Two new indole derivatives have been synthesized by a one-pot procedure and their potential as fluorescence probes for metal ions was investigated. The sensor capability of 1 and 2 toward cations such as Ag⁺, Cu²⁺, Zn²⁺, Cd²⁺, Pb²⁺, and Hg²⁻ was studied in dichloromethane solution by absorption, fluorescence emission, and ¹H NMR titrations. Both probes showed selectivity for Ag⁺ and Hg²⁺ ions. The results suggest that these compounds may serve as promising models for future design of novel and more potent sensors.     

Highly selective fluorescent chemosensors for cadmium in water

The design, synthesis and photophysical evaluation of two new chemosensors 1 and 2 is described for the selective detection of Cd(II) in water at pH 7.4. Both are based on the use of aromatic iminodiacetate receptors that connected to an anthracene fluorophore by covalent methyl spacers. These are highly water-soluble sensors where the fluorescence is ‘switched off’ between pH 3-11, due to photoinduced electron transfer (PET) quenching of the anthracene excited state by the receptor. Upon protonation of the receptor, the emission was however, ‘switched on’. From these changes pK_as of 1.8 and 2.5 were determined for 1 and 2 respectively. Both showed good selectivity for Cd(II) over competitive ions such as group II and Zn(II), Cu(II), Co(II). For 1, having a single receptor, only a weak monomer anthracene emission was observed for the free sensor at pH 7.4 (HEPES buffer, 135 mM NaCl). Upon Zn(II) titration, a broad red shifted emission occurred, centred at 468 nm. In the presence of Cd(II), a similar red shifted emission was also observed, however, this time centred at 506 nm. In contrast to these results, the fluorescence of 2 in the presence of Zn(II) gave rise to typical monomeric anthracene emission, due to suppression of PET, that is, the anthracene emission was ‘switched on’. Nevertheless, in the presence of Cd(II) a broad emission centred at 500 nm was observed, similar to that seen for 1. These ion induced long wavelength emission bands were assigned to the formation of charge-transfer complexes (exciplexes) between the anthracene moieties and the ion-receptor complexes. Importantly, for both 1 and 2, a selective detection of Cd(II) was possible, even in the presence of Zn(II).     

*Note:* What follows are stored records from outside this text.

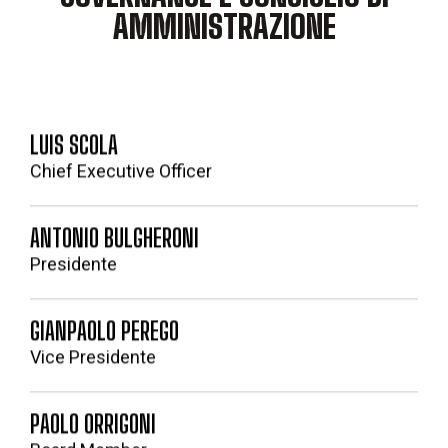
AMMINISTRAZIONE
LUIS SCOLA
Chief Executive Officer
ANTONIO BULGHERONI
Presidente
GIANPAOLO PEREGO
Vice Presidente
PAOLO ORRIGONI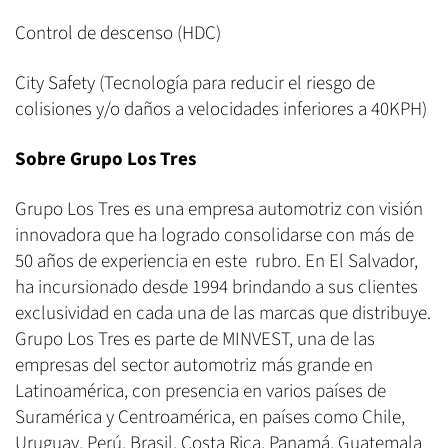
Control de descenso (HDC)
City Safety (Tecnología para reducir el riesgo de
colisiones y/o daños a velocidades inferiores a 40KPH)
Sobre Grupo Los Tres
Grupo Los Tres es una empresa automotriz con visión
innovadora que ha logrado consolidarse con más de
50 años de experiencia en este rubro. En El Salvador,
ha incursionado desde 1994 brindando a sus clientes
exclusividad en cada una de las marcas que distribuye.
Grupo Los Tres es parte de MINVEST, una de las
empresas del sector automotriz más grande en
Latinoamérica, con presencia en varios países de
Suramérica y Centroamérica, en países como Chile,
Uruguay, Perú, Brasil, Costa Rica, Panamá, Guatemala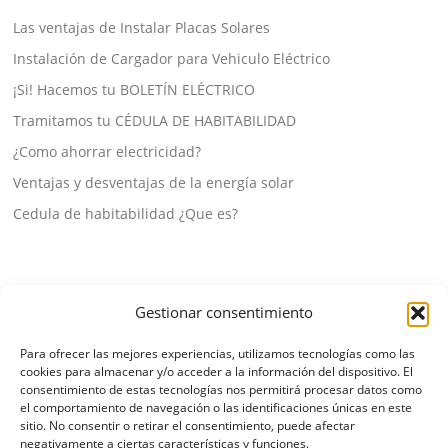
Las ventajas de Instalar Placas Solares
Instalación de Cargador para Vehiculo Eléctrico
¡Si! Hacemos tu BOLETÍN ELÉCTRICO
Tramitamos tu CÉDULA DE HABITABILIDAD
¿Como ahorrar electricidad?
Ventajas y desventajas de la energía solar
Cedula de habitabilidad ¿Que es?
Gestionar consentimiento
Para ofrecer las mejores experiencias, utilizamos tecnologías como las
cookies para almacenar y/o acceder a la información del dispositivo. El
TEMITAS LEGALES
consentimiento de estas tecnologías nos permitirá procesar datos como
el comportamiento de navegación o las identificaciones únicas en este
Política de cookies
sitio. No consentir o retirar el consentimiento, puede afectar
Política de privacidad
negativamente a ciertas características y funciones.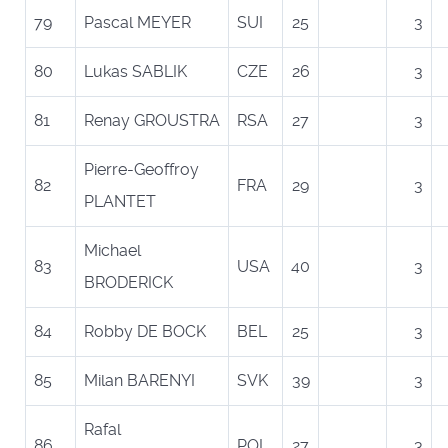
79
Pascal MEYER
SUI
25
3
80
Lukas SABLIK
CZE
26
3
81
Renay GROUSTRA
RSA
27
3
Pierre-Geoffroy
82
FRA
29
3
PLANTET
Michael
83
USA
40
3
BRODERICK
84
Robby DE BOCK
BEL
25
3
85
Milan BARENYI
SVK
39
3
Rafal
86
POL
27
3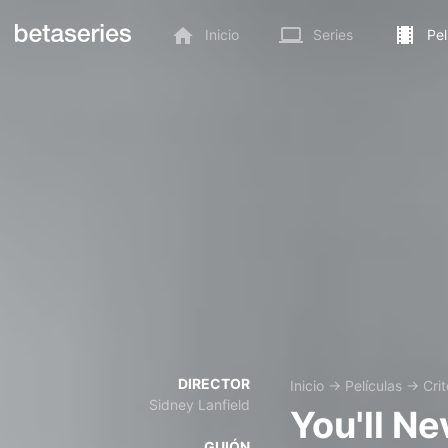
Inicio
Series
Pel
DIRECTOR
Inicio
→
Películas
→
Cri
Sidney Lanfield
You'll Ne
GUIÓN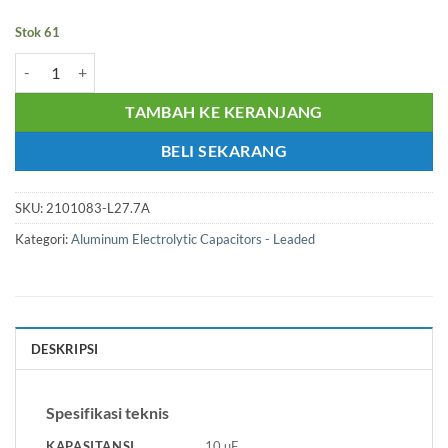
Stok 61
Kuantitas Kapasitor Elektrolit 10UF 100V Nichicon UKZ2A100MPM 
TAMBAH KE KERANJANG
BELI SEKARANG
SKU:
2101083-L27.7A
Kategori:
Aluminum Electrolytic Capacitors - Leaded
DESKRIPSI
Spesifikasi teknis
KAPASITANSI
10 µF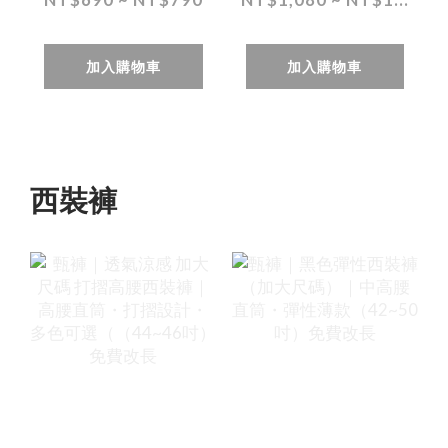
吋 免費修改褲長
皺・彈性褲頭
（30~46 吋）免
加入購物車
加入購物車
費改長
西裝褲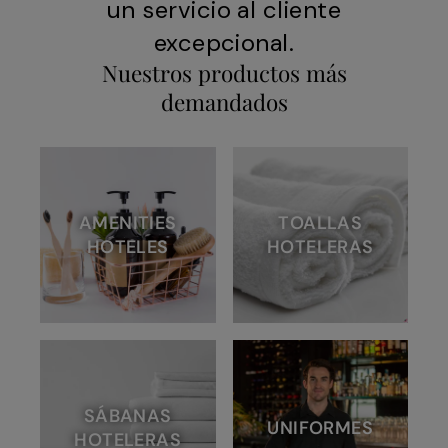
un servicio al cliente
excepcional.
Nuestros productos más
demandados
AMENITIES
TOALLAS
HOTELES
HOTELERAS
SÁBANAS
UNIFORMES
HOTELERAS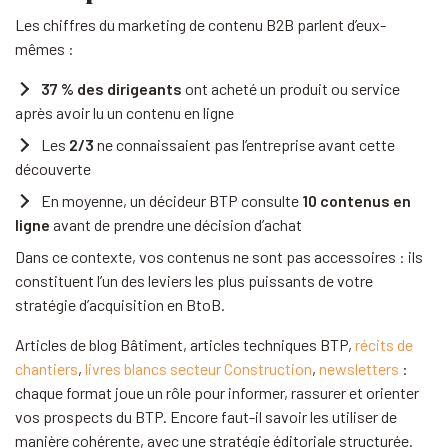
Les chiffres du marketing de contenu B2B parlent d’eux-
mêmes :
37 % des dirigeants
ont acheté un produit ou service
après avoir lu un contenu en ligne
Les
2/3
ne connaissaient pas l’entreprise avant cette
découverte
En moyenne, un décideur BTP consulte
10 contenus en
ligne
avant de prendre une décision d’achat
Dans ce contexte, vos contenus ne sont pas accessoires : ils
constituent l’un des leviers les plus puissants de votre
stratégie d’acquisition en BtoB.
Articles de blog Bâtiment, articles techniques BTP,
récits de
chantiers
,
livres blancs secteur Construction
,
newsletters
:
chaque format joue un rôle pour informer, rassurer et orienter
vos prospects du BTP. Encore faut-il savoir les utiliser de
manière cohérente, avec une stratégie éditoriale structurée.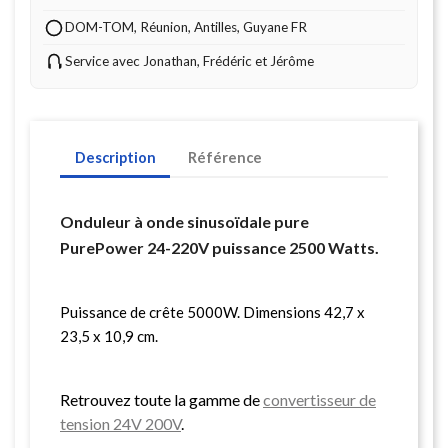
DOM-TOM, Réunion, Antilles, Guyane FR
Service avec Jonathan, Frédéric et Jérôme
Description
Référence
Onduleur à onde sinusoïdale pure
PurePower 24-220V puissance 2500 Watts.
Puissance de crête 5000W. Dimensions 42,7 x
23,5 x 10,9 cm.
Retrouvez toute la gamme de
convertisseur de
tension 24V 200V
.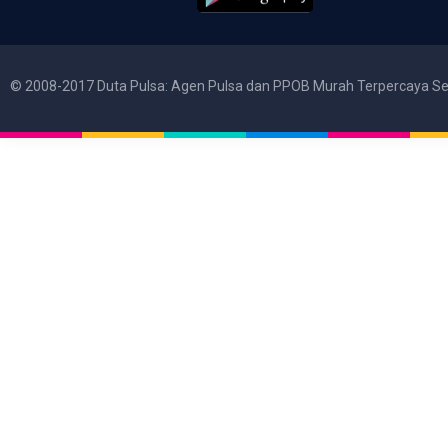
© 2008-2017 Duta Pulsa: Agen Pulsa dan PPOB Murah Terpercaya Se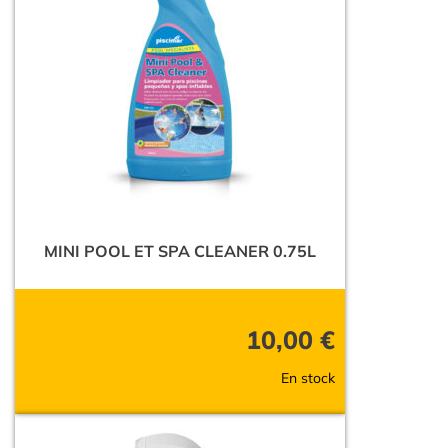
MINI POOL ET SPA CLEANER 0.75L
10,00
€
En stock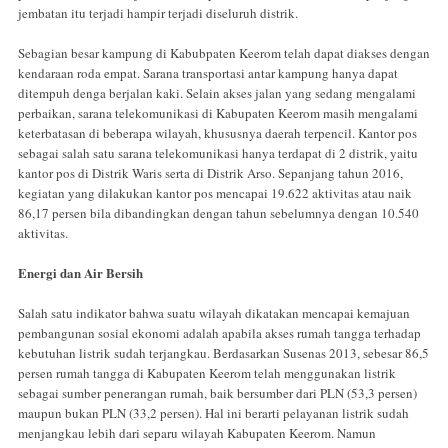
jembatan itu terjadi hampir terjadi diseluruh distrik.
Sebagian besar kampung di Kabubpaten Keerom telah dapat diakses dengan
kendaraan roda empat. Sarana transportasi antar kampung hanya dapat
ditempuh denga berjalan kaki. Selain akses jalan yang sedang mengalami
perbaikan, sarana telekomunikasi di Kabupaten Keerom masih mengalami
keterbatasan di beberapa wilayah, khususnya daerah terpencil. Kantor pos
sebagai salah satu sarana telekomunikasi hanya terdapat di 2 distrik, yaitu
kantor pos di Distrik Waris serta di Distrik Arso. Sepanjang tahun 2016,
kegiatan yang dilakukan kantor pos mencapai 19.622 aktivitas atau naik
86,17 persen bila dibandingkan dengan tahun sebelumnya dengan 10.540
aktivitas.
Energi dan Air Bersih
Salah satu indikator bahwa suatu wilayah dikatakan mencapai kemajuan
pembangunan sosial ekonomi adalah apabila akses rumah tangga terhadap
kebutuhan listrik sudah terjangkau. Berdasarkan Susenas 2013, sebesar 86,5
persen rumah tangga di Kabupaten Keerom telah menggunakan listrik
sebagai sumber penerangan rumah, baik bersumber dari PLN (53,3 persen)
maupun bukan PLN (33,2 persen). Hal ini berarti pelayanan listrik sudah
menjangkau lebih dari separu wilayah Kabupaten Keerom. Namun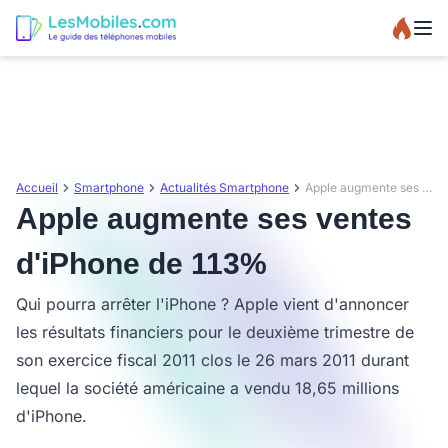
Accueil
Smartphone
Actualités Smartphone
Apple augmente ses ventes d'iPhone de 113%
Apple augmente ses ventes
d'iPhone de 113%
Qui pourra arrêter l'iPhone ? Apple vient d'annoncer
les résultats financiers pour le deuxième trimestre de
son exercice fiscal 2011 clos le 26 mars 2011 durant
lequel la société américaine a vendu 18,65 millions
d'iPhone.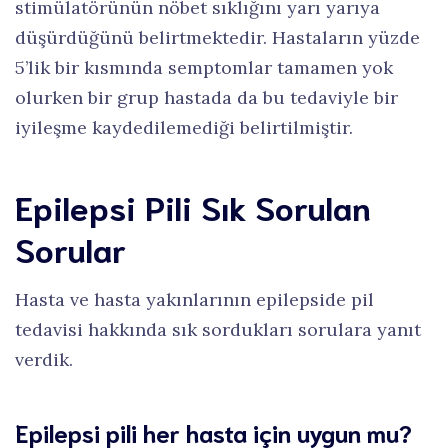
stimülatörünün nöbet sıklığını yarı yarıya
düşürdüğünü belirtmektedir. Hastaların yüzde
5’lik bir kısmında semptomlar tamamen yok
olurken bir grup hastada da bu tedaviyle bir
iyileşme kaydedilemediği belirtilmiştir.
Epilepsi Pili Sık Sorulan
Sorular
Hasta ve hasta yakınlarının epilepside pil
tedavisi hakkında sık sordukları sorulara yanıt
verdik.
Epilepsi pili her hasta için uygun mu?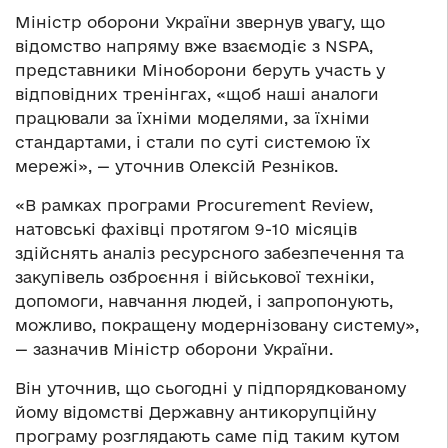
Міністр оборони України звернув увагу, що
відомство напряму вже взаємодіє з NSPA,
представники Міноборони беруть участь у
відповідних тренінгах, «щоб наші аналоги
працювали за їхніми моделями, за їхніми
стандартами, і стали по суті системою їх
мережі», — уточнив Олексій Резніков.
«В рамках програми Procurement Review,
натовські фахівці протягом 9-10 місяців
здійснять аналіз ресурсного забезпечення та
закупівель озброєння і військової техніки,
допомоги, навчання людей, і запропонують,
можливо, покращену модернізовану систему»,
— зазначив Міністр оборони України.
Він уточнив, що сьогодні у підпорядкованому
йому відомстві Державну антикорупційну
програму розглядають саме під таким кутом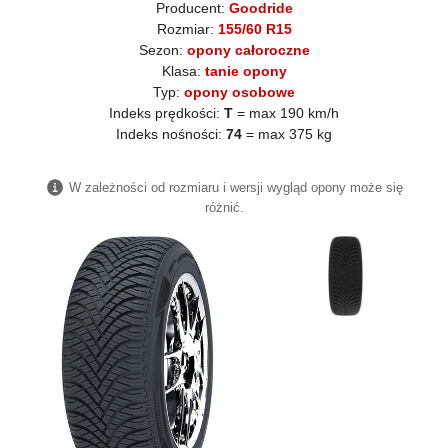
Producent:
Goodride
Rozmiar:
155/60 R15
Sezon:
opony całoroczne
Klasa:
tanie opony
Typ:
opony osobowe
Indeks prędkości:
T
= max 190 km/h
Indeks nośności:
74
= max 375 kg
W zależności od rozmiaru i wersji wygląd opony może się
różnić.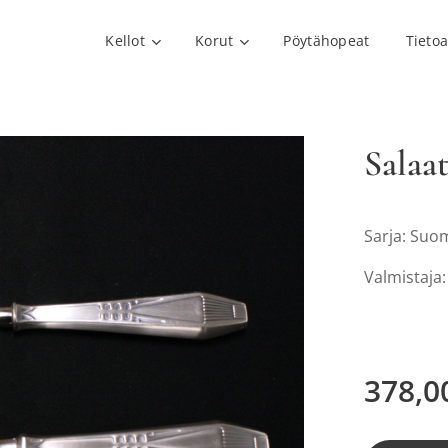
Kellot
Korut
Pöytähopeat
Tieto
Salaa
Sarja: Suo
Valmistaja
378,0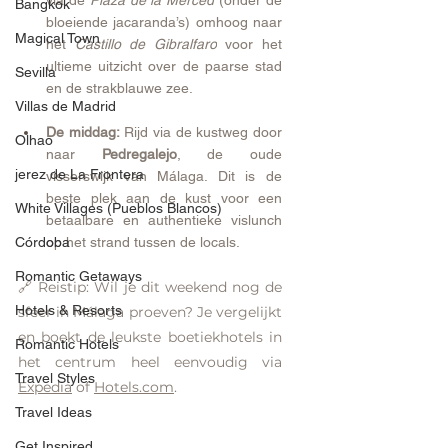
via de 
Plaza de la Merced
 (onder de 
Bangkok
bloeiende jacaranda’s) omhoog naar 
Magical Town
het 
Castillo de Gibralfaro
 voor het 
ultieme uitzicht over de paarse stad 
Sevilla
en de strakblauwe zee.
Villas de Madrid
De middag:
 Rijd via de kustweg door 
Olhao
naar 
Pedregalejo
, de oude 
jerez de La Frontera
visserswijk van Málaga. Dit is de 
beste plek aan de kust voor een 
White Villages (Pueblos Blancos)
betaalbare en authentieke vislunch 
Córdoba
op het strand tussen de locals.
Romantic Getaways
🔗 Reistip: Wil je dit weekend nog de 
Hotels & Resorts
sfeer in Málaga proeven? Je vergelijkt 
en boekt de leukste boetiekhotels in 
Romantic Hotels
het centrum heel eenvoudig via 
Travel Styles
Expedia
 of 
Hotels.com
.  
Travel Ideas
Get Inspired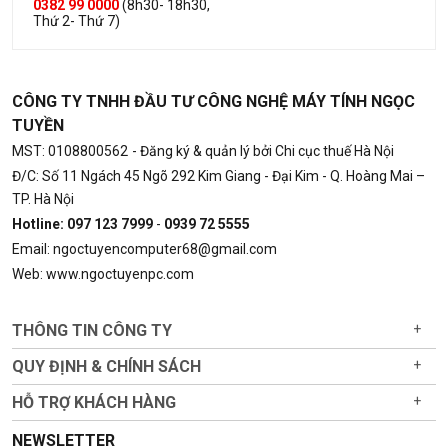
0382 99 0000
(8h30- 18h30,
Thứ 2- Thứ 7)
CÔNG TY TNHH ĐẦU TƯ CÔNG NGHỆ MÁY TÍNH NGỌC
TUYỀN
MST: 0108800562
- Đăng ký & quản lý bởi Chi cục thuế Hà Nội
Đ/C: Số 11 Ngách 45 Ngõ 292 Kim Giang - Đại Kim - Q. Hoàng Mai –
TP. Hà Nội
Hotline: 097 123 7999
-
0939 72 5555
Email: ngoctuyencomputer68@gmail.com
Web: www.ngoctuyenpc.com
THÔNG TIN CÔNG TY
+
QUY ĐỊNH & CHÍNH SÁCH
+
HỖ TRỢ KHÁCH HÀNG
+
NEWSLETTER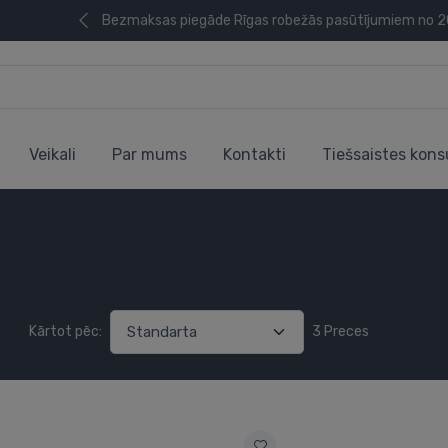
Bezmaksas piegāde Rīgas robežās pasūtījumiem no 
Veikali
Par mums
Kontakti
Tiešsaistes kons
Kārtot pēc:
3 Preces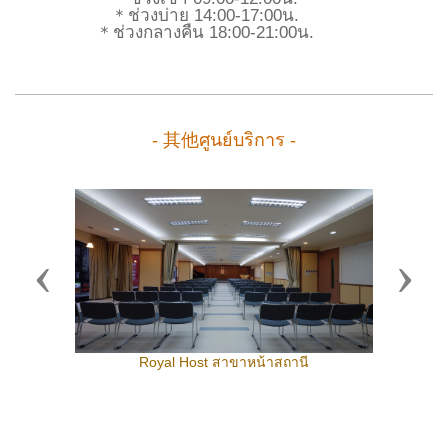
＊ช่วงบ่าย 14:00-17:00น.
＊ช่วงกลางคืน 18:00-21:00น.
- 其他ศูนย์บริการ -
Previous
Next
Royal Host สาขาหน้าสถานี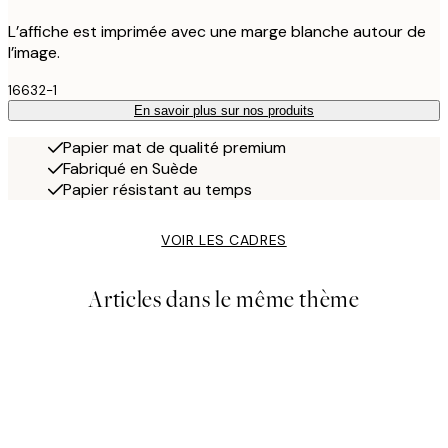
L’affiche est imprimée avec une marge blanche autour de
l’image.
16632-1
En savoir plus sur nos produits
Papier mat de qualité premium
Fabriqué en Suède
Papier résistant au temps
VOIR LES CADRES
Articles dans le même thème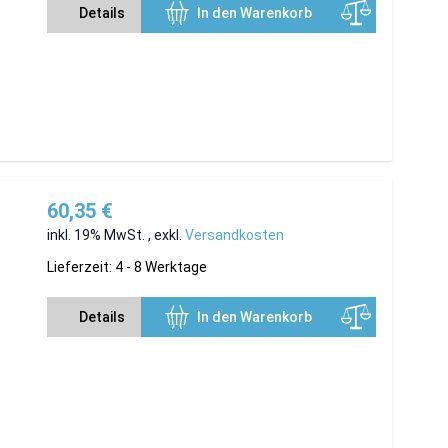
Details
In den Warenkorb
60,35 €
inkl. 19% MwSt.
,
exkl.
Versandkosten
Lieferzeit: 4 - 8 Werktage
Details
In den Warenkorb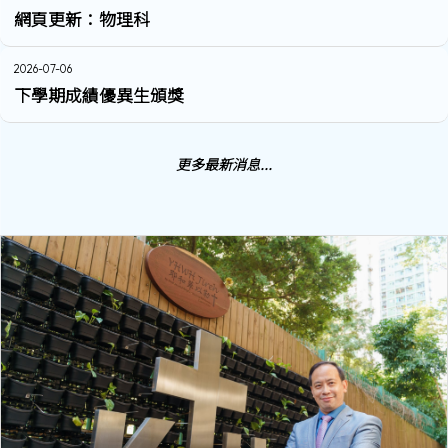
網頁更新：物理科
2026-07-06
下學期成績優異生頒獎
更多最新消息...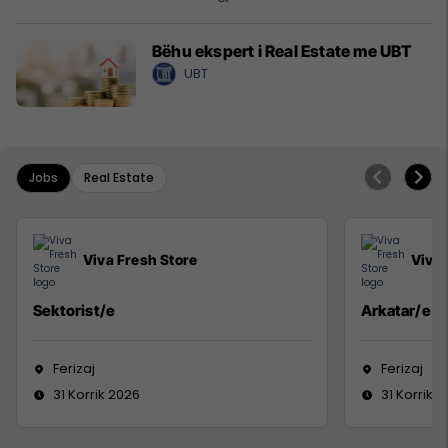
Bëhu ekspert i Real Estate me UBT
UBT
Jobs
Real Estate
Viva Fresh Store
Viva 
Sektorist/e
Arkatar/e
Ferizaj
Ferizaj
31 Korrik 2026
31 Korrik 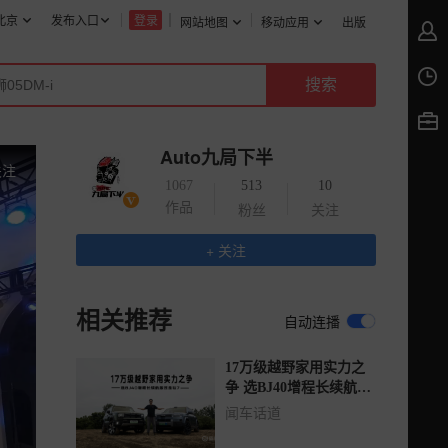
北京
发布入口
登录
网站地图
移动应用
出版
Auto九局下半
关注
1067
513
10
作品
粉丝
关注
+ 关注
相关推荐
自动连播
17万级越野家用实力之
争 选BJ40增程长续航版
还是钛7？
闻车话道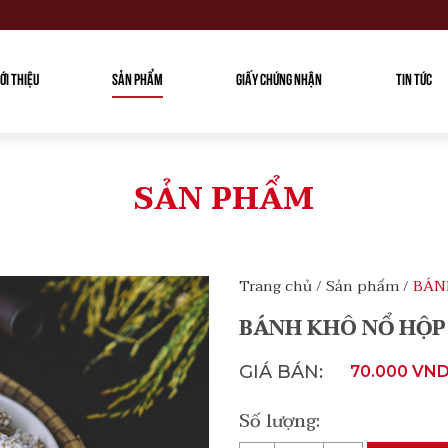
IỚI THIỆU
SẢN PHẨM
GIẤY CHỨNG NHẬN
TIN TỨC
SẢN PHẨM
Trang chủ
/
Sản phẩm
/
BÁN
BÁNH KHÔ NỔ HỘP
GIÁ BÁN:
70.000 VND
Số lượng:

Hg sensing in aqueous solutions: an intramolecular charge transfer emission quenching fluorescent chemosensors

Compounds 4a and 4b, comprising an anthracene moiety as the fluorophore and a pair of dithiocarbamate functionalities as ligating groups, were designed as fluorescent chemosensors for Hg(II). In aqueous solvent systems, upon excitation, in addition to the normal emission bands of locally excited (LE) state of anthracene, both compounds show a prominent pH-independent intramolecular charge transfer (ICT) emissive band, which can be modulated by Hg²⁺ binding. The systems can be exploited to develop a fluorescent sensitive probe for Hg²⁺.